McCook/NPCC Foundations offer tips on estate planning
The McCook College Foundation and North Platte Community College Foundation are offering the public tips for including foundations in estates ahead of National Estate Planning Awareness Week Oct. 16 – 22.
The week-long recognition was adopted in 2008 to help individuals understand what estate planning is and why it is a vital component of financial wellness.
According to the McCook and NPCC Foundations, bequests are deductible for federal estate tax purposes, and there is no limit to the amount of the estate tax charitable deduction an estate can take. Bequests generally are not subject to state inheritance or estate taxes. In a large estate, the savings can be more than half the value of the bequest.
The easiest and lowest-cost way to make a deferred gift to a non-profit foundation is to include it in a will or revocable trust.
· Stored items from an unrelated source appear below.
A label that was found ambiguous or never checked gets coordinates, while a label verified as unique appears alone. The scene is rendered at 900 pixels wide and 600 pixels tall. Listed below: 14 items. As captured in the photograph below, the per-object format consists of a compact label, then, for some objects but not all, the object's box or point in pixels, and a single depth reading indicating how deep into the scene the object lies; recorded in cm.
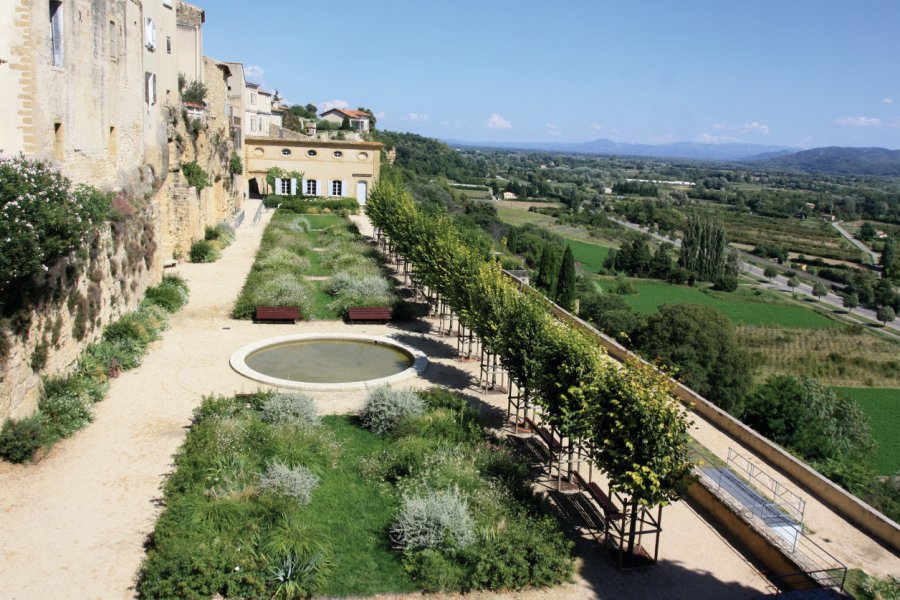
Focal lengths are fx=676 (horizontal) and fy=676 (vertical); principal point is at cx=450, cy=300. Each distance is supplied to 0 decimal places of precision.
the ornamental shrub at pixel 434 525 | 1010
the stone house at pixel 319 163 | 5069
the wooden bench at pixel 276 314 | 2234
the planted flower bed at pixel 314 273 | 2370
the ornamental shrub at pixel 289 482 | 1122
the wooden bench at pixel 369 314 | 2312
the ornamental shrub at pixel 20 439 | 1180
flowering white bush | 1144
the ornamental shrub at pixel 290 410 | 1405
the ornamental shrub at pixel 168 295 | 2238
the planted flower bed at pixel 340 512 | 927
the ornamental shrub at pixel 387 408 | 1448
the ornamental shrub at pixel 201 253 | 2970
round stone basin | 1788
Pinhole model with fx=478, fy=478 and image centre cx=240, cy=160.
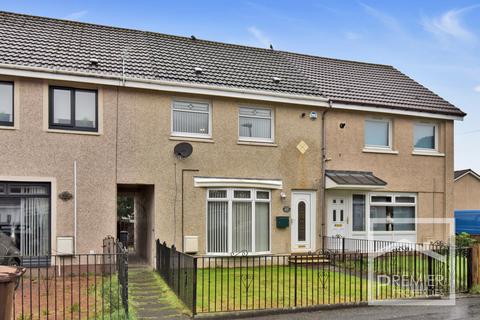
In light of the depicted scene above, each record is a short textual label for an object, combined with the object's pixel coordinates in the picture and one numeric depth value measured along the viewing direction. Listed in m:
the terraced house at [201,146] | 13.25
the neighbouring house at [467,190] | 34.36
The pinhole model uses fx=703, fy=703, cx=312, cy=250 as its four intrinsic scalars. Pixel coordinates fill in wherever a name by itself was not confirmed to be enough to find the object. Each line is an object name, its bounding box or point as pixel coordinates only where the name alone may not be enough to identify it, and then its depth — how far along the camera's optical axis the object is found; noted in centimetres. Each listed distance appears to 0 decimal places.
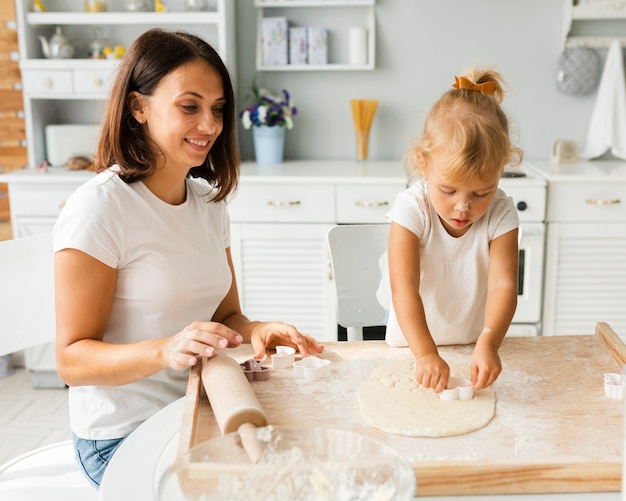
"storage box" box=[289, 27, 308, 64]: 322
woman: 121
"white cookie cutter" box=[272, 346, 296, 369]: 119
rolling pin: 84
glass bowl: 74
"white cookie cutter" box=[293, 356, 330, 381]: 115
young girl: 129
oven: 273
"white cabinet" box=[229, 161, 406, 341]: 282
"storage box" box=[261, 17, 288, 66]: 321
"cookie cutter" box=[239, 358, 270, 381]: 114
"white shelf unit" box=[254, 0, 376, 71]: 320
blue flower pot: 318
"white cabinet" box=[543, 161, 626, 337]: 275
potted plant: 318
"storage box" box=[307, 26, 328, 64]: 321
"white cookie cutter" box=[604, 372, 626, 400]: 105
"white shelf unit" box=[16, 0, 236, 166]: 299
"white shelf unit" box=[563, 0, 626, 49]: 308
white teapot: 307
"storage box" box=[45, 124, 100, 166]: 316
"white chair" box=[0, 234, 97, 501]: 139
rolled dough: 96
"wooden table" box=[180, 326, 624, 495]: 85
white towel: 313
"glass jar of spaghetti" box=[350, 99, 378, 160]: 323
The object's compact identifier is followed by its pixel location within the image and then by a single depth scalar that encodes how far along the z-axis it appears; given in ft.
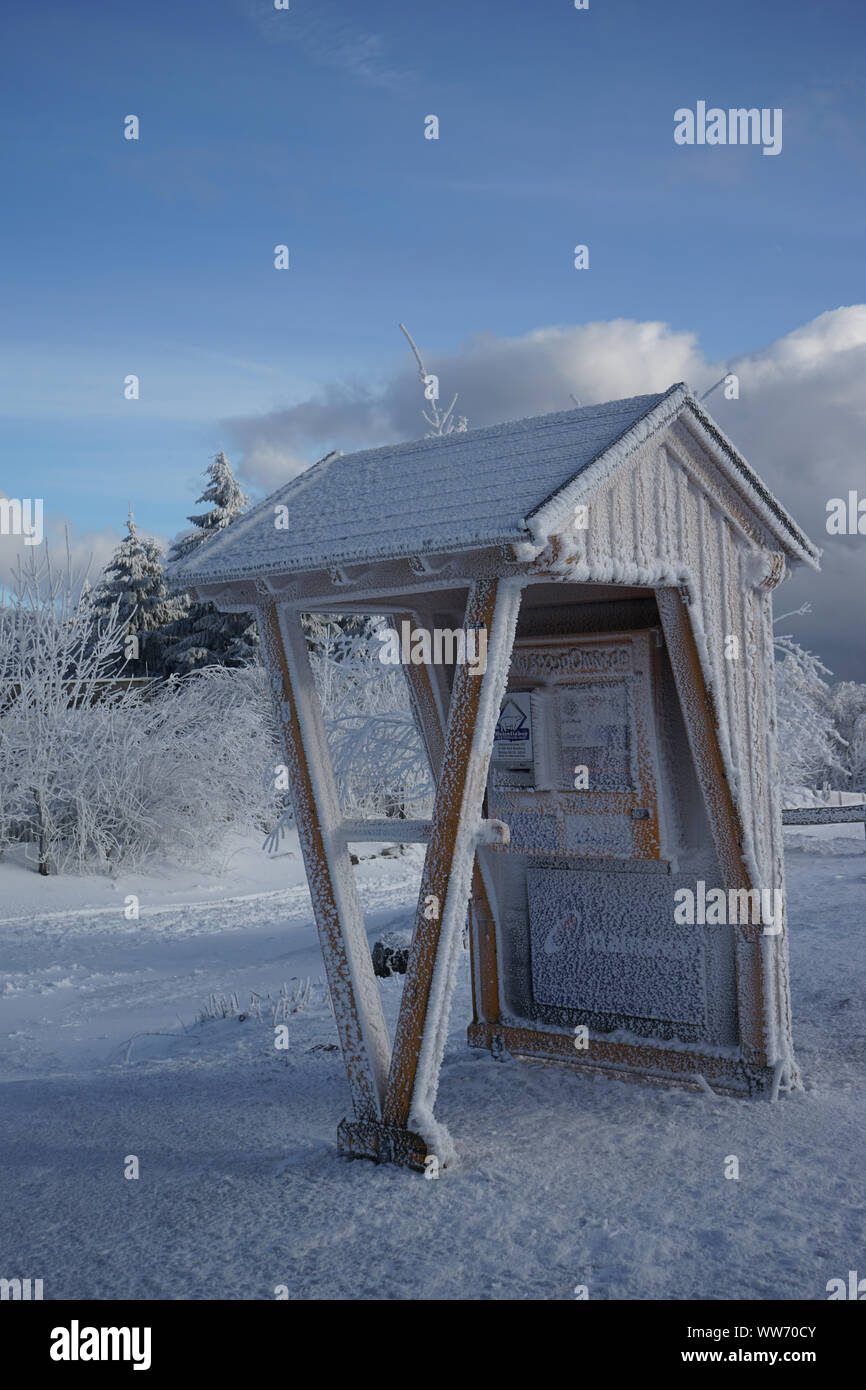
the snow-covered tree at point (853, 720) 133.85
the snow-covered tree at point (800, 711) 42.60
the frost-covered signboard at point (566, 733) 15.28
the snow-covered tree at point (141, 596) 117.54
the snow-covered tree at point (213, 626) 102.27
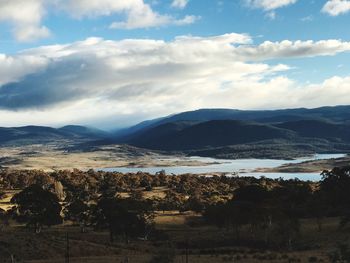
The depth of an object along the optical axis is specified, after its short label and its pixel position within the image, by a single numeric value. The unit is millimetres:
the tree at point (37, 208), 84125
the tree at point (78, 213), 89938
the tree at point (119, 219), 80812
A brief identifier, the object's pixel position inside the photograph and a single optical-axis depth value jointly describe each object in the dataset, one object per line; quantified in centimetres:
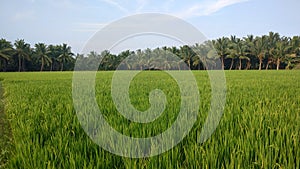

A bequest can be made by creating a new will, adding a codicil to an existing will or including a foundation in a revocable trust.
Almost any kind of asset can be given through a bequest, including cash, securities, an interest in real estate - such as a residence, tangible personal property - such as works of art or antiques or the remainder of an IRA, qualified pension or profit-sharing plan.
It’s recommended that prospective donors consult an attorney about bequest options, such as residuary bequests, contingent bequests and testamentary trusts.
The National Association of Estate Planners and Councils provides a searchable directory of estate planning professionals on its website at: naepc.org.
Gifts to the McCook/NPCC Foundations
Representatives from the McCook and NPCC Foundations are also available to provide additional information and work directly with their donors and their donors’ advisors.
Everyone who leaves a legacy to one of the college foundations is included in a planned giving society. The nature and size of gifts is kept confidential.
Bequests to the college have a tremendous impact. A wealth of opportunities for current and future college students can be made possible through a gift. Legacies could start an endowment to fund scholarships in a preferred department, help construct and renovate campus buildings or make many other things possible.
Each bequest contributes to the school’s financial strength and ability to meet the needs of its students, faculty and educational programs. The continuation of such a tradition of remembrance ensures the college’s financial strength and academic excellence for many generations to come.
A donor’s testimony
Including the NPCC Foundation in her will was a no-brainer for Marilyn McGahan, the college’s former vice president.
“At the time my husband and I were updating our will, we decided we wanted to give back to the things that been an important part of our lives,” McGahan said. “I was associated with NPCC for about 40 years, so it was just natural to continue to support the college however I could.”
Her hope is that her bequest will help the college continue to grow and provide additional opportunities for students to further their education – whether that’s through scholarships or the addition of new resources or programs.
“I look at everything that’s happening on NPCC’s campuses – the expansion of the Health and Science Center, a new building for the electrical program, all the things that are going on to provide an education for people in our area – and it’s exciting,” McGahan said. “I want to be part of that future and part of the ability to enhance lives. I’ve gained so much from NPCC, and leaving a legacy is my way of showing that appreciation.”